+++ Document text
CLN: Extract function to encapsulate coefficient-solving step of Trap…

…ping

This makes the algorithm in code look like algorithm in paper

pysindy/optimizers/trapping_sr3.py

@@ -423,6 +423,7 @@ def _reduce(self, x, y):
         self.history_ = []
         n_samples, n_features = x.shape
         n_tgts = y.shape[1]
+        var_len = n_features * n_tgts
         n_feat_expected = int((n_tgts**2 + 3 * n_tgts) / 2.0)
 
         # Only relevant if the stability term is turned on.
@@ -494,31 +495,19 @@ def _reduce(self, x, y):
             if self.relax_optim:
                 if self.threshold > 0.0:
                     # sparse relax_and_split
-                    xi, cost = self._create_var_and_part_cost(
-                        n_features * n_tgts, x_expanded, y
-                    )
-                    cost = cost + cp.sum_squares(Pmatrix @ xi - A.flatten()) / self.eta
-                    coef_sparse = self._update_coef_cvxpy(
-                        xi, cost, n_tgts * n_features, coef_prev, self.eps_solver
+                    coef_sparse = self._update_coef_sparse_rs(
+                        var_len, x_expanded, y, Pmatrix, A, coef_prev
                     )
                 else:
-                    pTp = np.dot(Pmatrix.T, Pmatrix)
-                    H = xTx + pTp / self.eta
-                    P_transpose_A = np.dot(Pmatrix.T, A.flatten())
++++++
+++ Supplied data
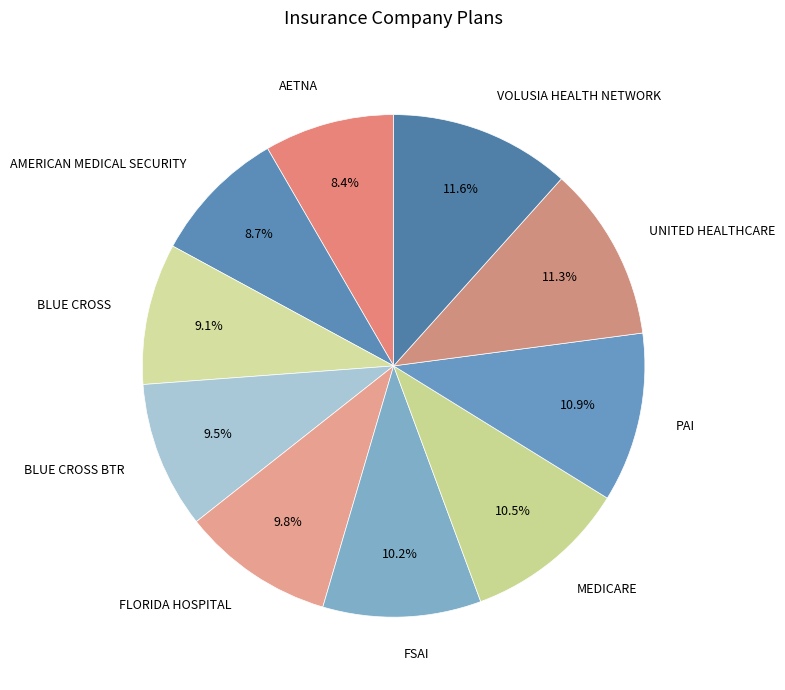

To the nearest percent, what portion does FLORIDA HOSPITAL represent?

10%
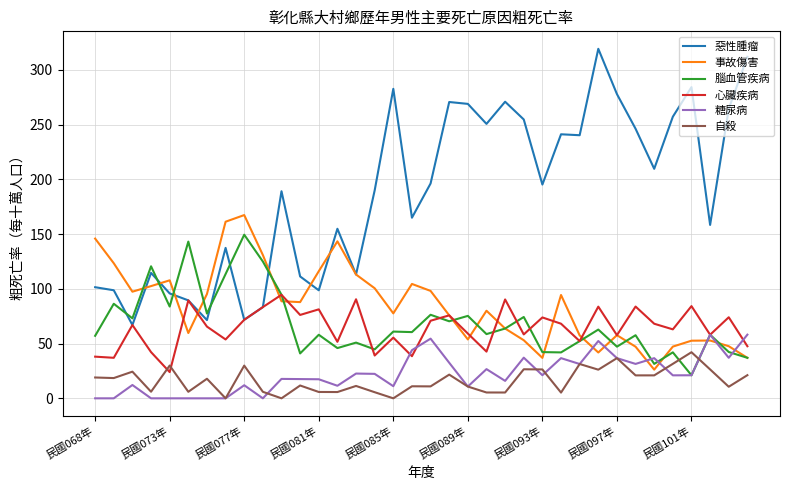

Which series has the widest spread of values?

惡性腫瘤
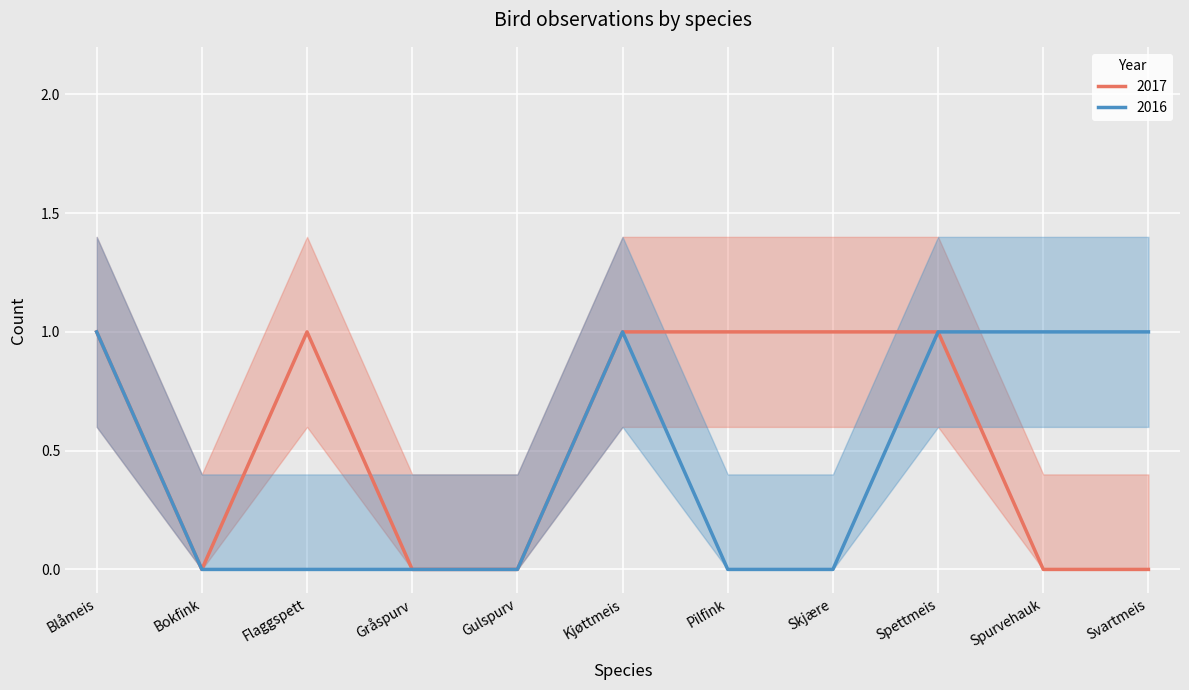

Which category has the highest value across all series?

Blåmeis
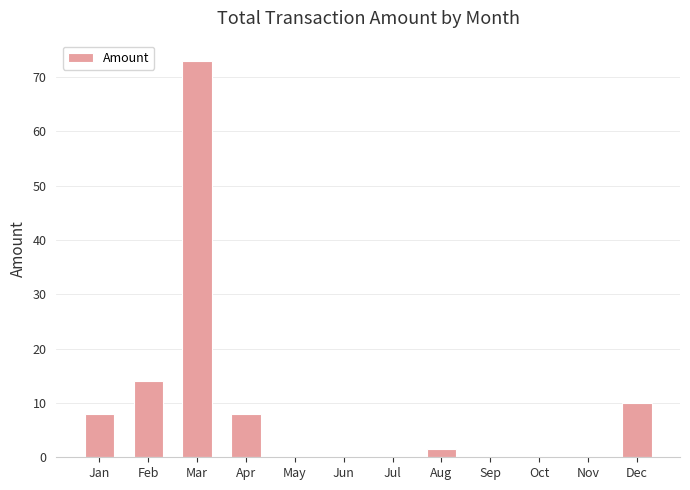

Count the number of categories in the chart.

12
++++++
▶ [Exercise requirements]
a: Answer these questions about the code change:
(i) Which file does the code change modify?
(ii) What name is given to the new variable set to n_features * n_tgts?
(iii) Which method is now called to compute coef_sparse in the sparse relax_and_split branch?
b: Echo the records from the line containing "Which category has" through the end of the records, including both ends, and leave out the pictures.

▶ [Replies]
a:
(i) pysindy/optimizers/trapping_sr3.py
(ii) var_len
(iii) self._update_coef_sparse_rs

b:
Which category has the highest value across all series?

Blåmeis

Count the number of categories in the chart.

12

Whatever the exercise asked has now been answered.